The apartment is currently rented out for 238.00 €, which is low for Berlin, equating to 7.68 €/m². The average price in Wilmersdorf, where the apartment is located, ranges from 17.27 € to 31 €/m². Given this, the predicted rent price seems reasonable.
If we assume the apartment is rented to the same tenant and the loan is paid based on the market value, it would take 118 months (around 10 years) to pay off the loan. The break-even point would be reached after 627 months, which is roughly 52 years.
This investment still seems solid, provided that property values do not decline. I would expect the value of the apartment to either increase or remain stable over time. If we can find a new tenant willing to pay the standard 17.27 €/m², this would make the investment very promising. However, this may be challenging due to tenant rights. This situation makes it more difficult to increase rent in some cases, potentially limiting the investment's profitability.

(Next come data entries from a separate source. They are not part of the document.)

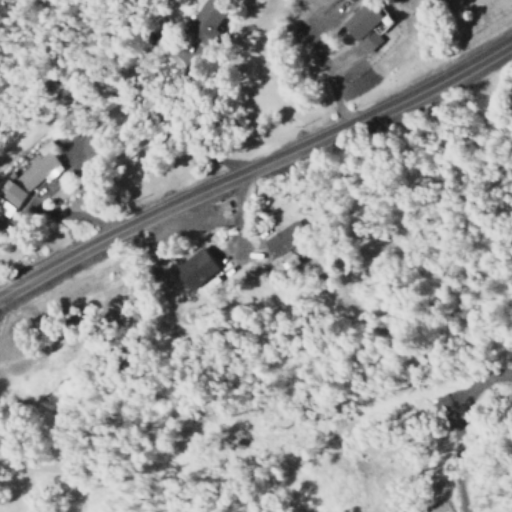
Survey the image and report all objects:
building: (205, 21)
building: (363, 26)
road: (255, 166)
building: (36, 171)
building: (11, 194)
building: (4, 210)
building: (281, 238)
building: (192, 269)
road: (355, 413)
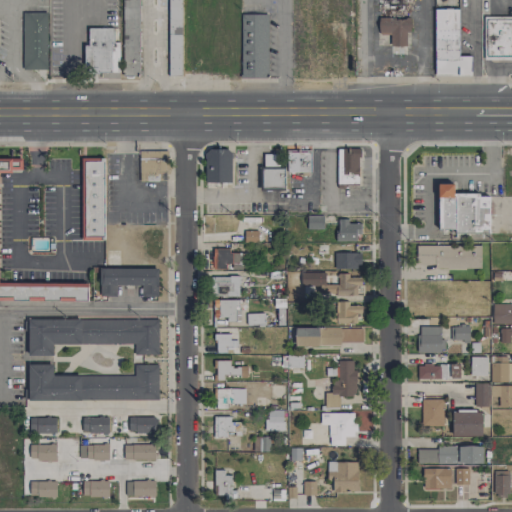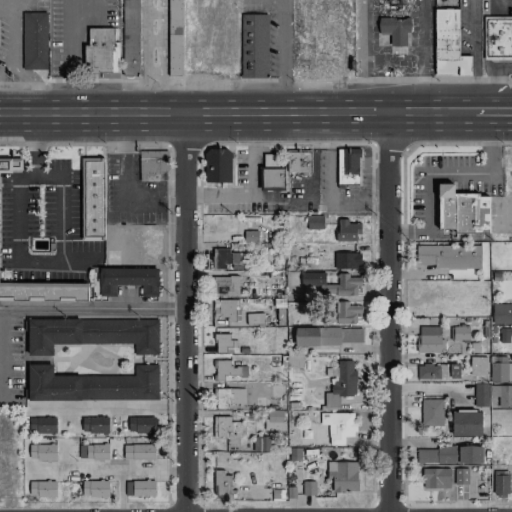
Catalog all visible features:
road: (474, 0)
building: (395, 20)
road: (475, 27)
building: (497, 37)
building: (130, 38)
building: (174, 38)
building: (34, 40)
building: (254, 45)
building: (448, 45)
building: (101, 52)
road: (359, 54)
road: (283, 55)
road: (421, 55)
road: (390, 57)
road: (13, 66)
road: (7, 78)
road: (433, 78)
road: (491, 78)
road: (90, 80)
road: (474, 82)
road: (493, 110)
road: (237, 111)
road: (160, 144)
building: (298, 161)
building: (153, 166)
building: (218, 166)
building: (348, 166)
building: (271, 172)
road: (441, 173)
road: (314, 183)
road: (332, 185)
road: (252, 187)
building: (92, 198)
road: (120, 200)
road: (320, 202)
building: (462, 211)
building: (315, 222)
building: (250, 236)
road: (18, 256)
building: (448, 256)
building: (228, 259)
building: (346, 260)
building: (38, 269)
building: (128, 280)
building: (225, 284)
building: (340, 284)
building: (462, 302)
road: (46, 307)
road: (167, 309)
building: (228, 309)
road: (390, 310)
road: (185, 311)
building: (349, 312)
building: (501, 314)
building: (255, 318)
building: (460, 333)
building: (92, 334)
building: (505, 334)
building: (326, 336)
building: (429, 339)
building: (225, 343)
building: (294, 361)
building: (478, 365)
building: (229, 369)
building: (500, 369)
building: (438, 370)
building: (341, 383)
building: (93, 385)
building: (481, 394)
building: (502, 395)
building: (224, 397)
road: (121, 407)
building: (432, 412)
building: (273, 419)
building: (466, 423)
building: (42, 424)
building: (141, 424)
building: (94, 425)
building: (225, 426)
building: (338, 426)
building: (42, 451)
building: (93, 451)
building: (139, 451)
building: (449, 454)
road: (110, 469)
building: (342, 476)
building: (461, 476)
building: (435, 477)
building: (500, 482)
building: (221, 483)
building: (43, 488)
building: (95, 488)
building: (140, 488)
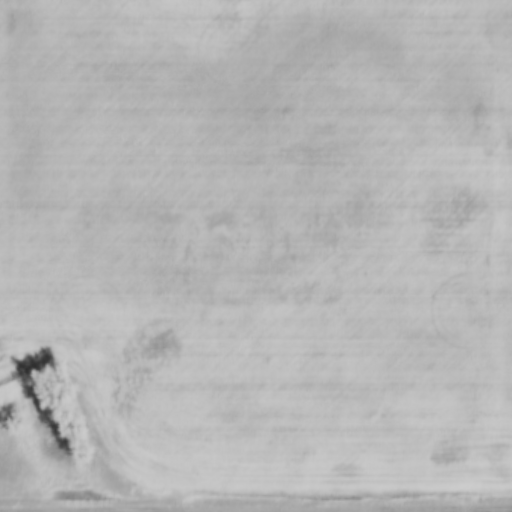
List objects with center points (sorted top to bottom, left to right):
road: (442, 511)
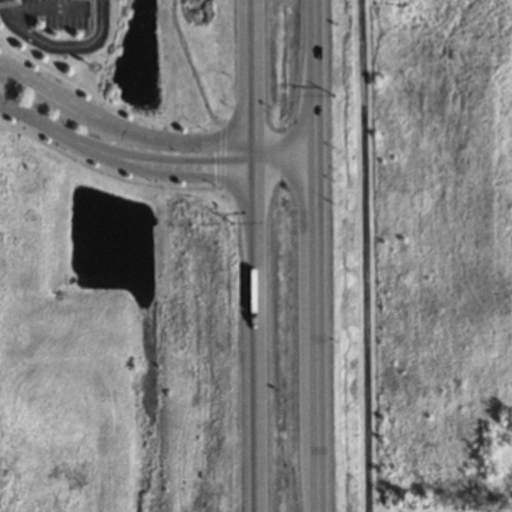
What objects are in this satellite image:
road: (150, 136)
traffic signals: (317, 140)
traffic signals: (257, 141)
road: (151, 164)
traffic signals: (257, 169)
traffic signals: (317, 169)
road: (201, 187)
road: (317, 255)
road: (257, 256)
road: (365, 256)
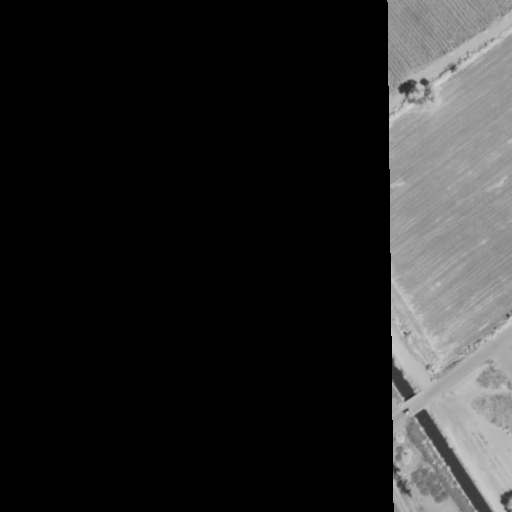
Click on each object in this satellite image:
crop: (399, 145)
water park: (200, 470)
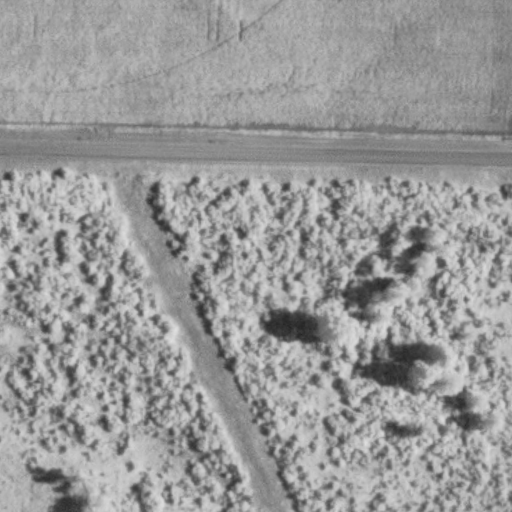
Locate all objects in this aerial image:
road: (255, 157)
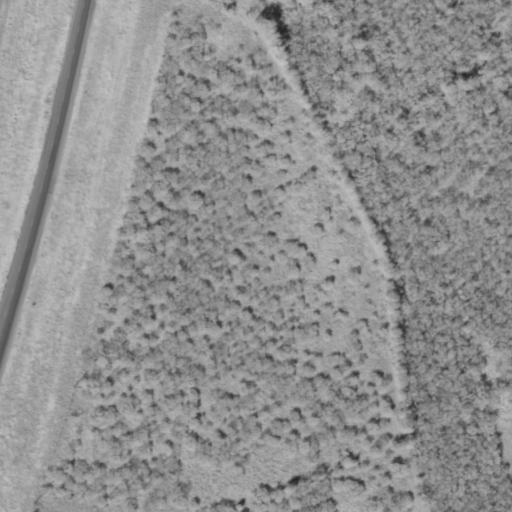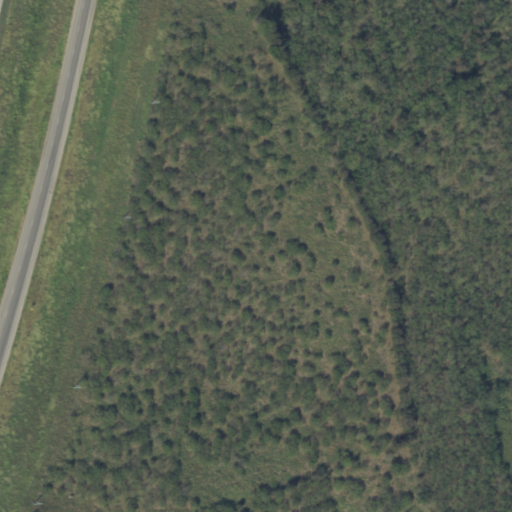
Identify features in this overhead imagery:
road: (44, 164)
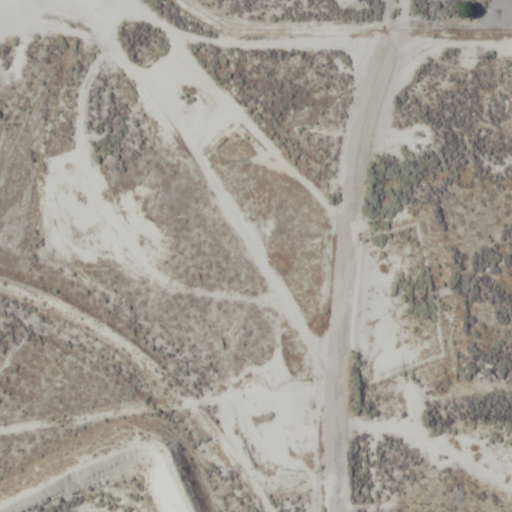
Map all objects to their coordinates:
road: (185, 15)
road: (465, 20)
road: (255, 42)
road: (215, 188)
road: (346, 251)
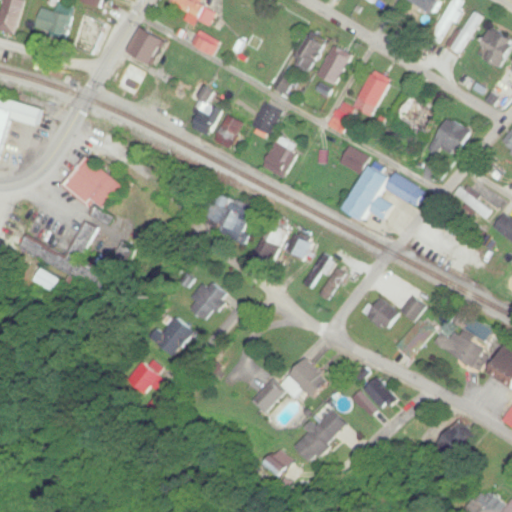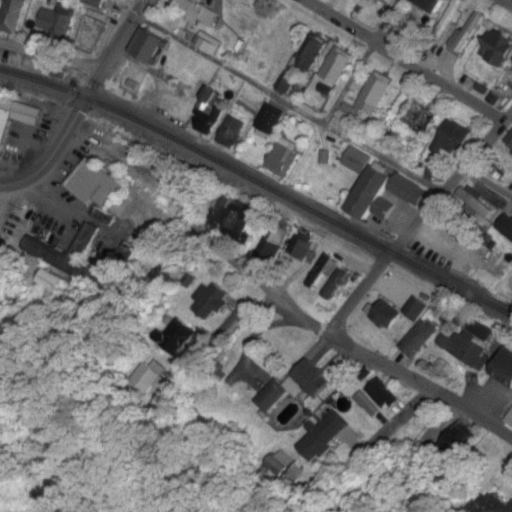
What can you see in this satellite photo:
building: (373, 1)
road: (509, 1)
building: (431, 7)
building: (200, 12)
building: (11, 17)
building: (451, 18)
building: (55, 23)
building: (94, 29)
building: (469, 31)
building: (289, 36)
building: (210, 44)
building: (150, 48)
building: (497, 48)
road: (51, 58)
road: (405, 61)
road: (364, 62)
building: (260, 68)
building: (339, 68)
building: (286, 82)
building: (131, 83)
building: (376, 95)
road: (74, 100)
road: (290, 103)
building: (210, 115)
building: (16, 119)
building: (271, 119)
building: (420, 121)
building: (343, 123)
building: (234, 128)
building: (458, 136)
building: (509, 141)
building: (284, 159)
building: (359, 160)
road: (488, 182)
railway: (259, 185)
building: (97, 188)
building: (386, 191)
building: (476, 202)
building: (231, 217)
road: (417, 222)
building: (507, 226)
building: (270, 242)
building: (302, 247)
building: (89, 261)
building: (322, 270)
building: (52, 280)
building: (335, 286)
building: (210, 301)
building: (417, 309)
building: (385, 314)
road: (224, 333)
building: (177, 336)
building: (419, 339)
road: (356, 349)
building: (466, 349)
building: (506, 374)
building: (150, 376)
building: (309, 382)
building: (383, 394)
building: (273, 399)
building: (362, 411)
building: (324, 438)
building: (458, 444)
building: (281, 462)
building: (492, 503)
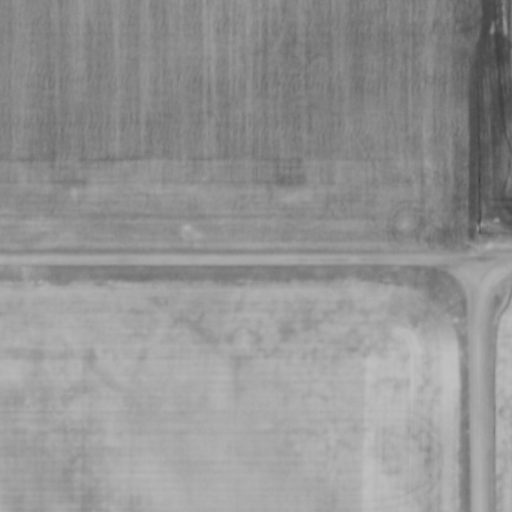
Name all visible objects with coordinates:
road: (256, 263)
road: (479, 385)
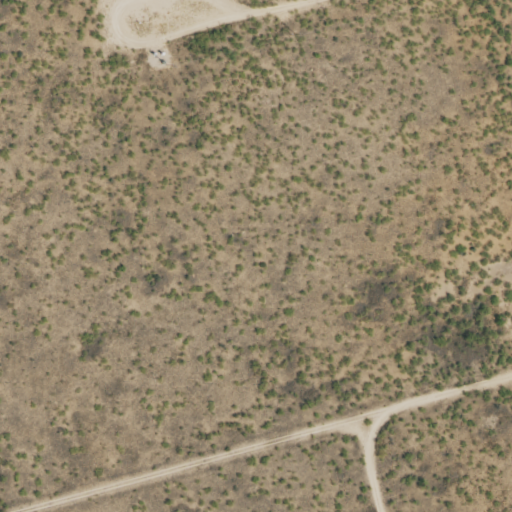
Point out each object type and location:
road: (272, 444)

Overall, it can be said that the prototype is not perfect and there are several areas for improvement, such as considering a more precise location of the properties or the condition of the properties. However, the tool provides a good initial overview of which properties might be worth considering.
That said, it is advisable to review the appraisals, exposes and other documents of these properties personally to assess whether they are truly worth purchasing.
The project could benefit significantly from enhanced information extraction, such as using a more advanced LLM like ChatGPT-4 or by categorizing the paragraphs based on property features and then extracting the relevant information. This could further improve the tools accuracy and usefulness.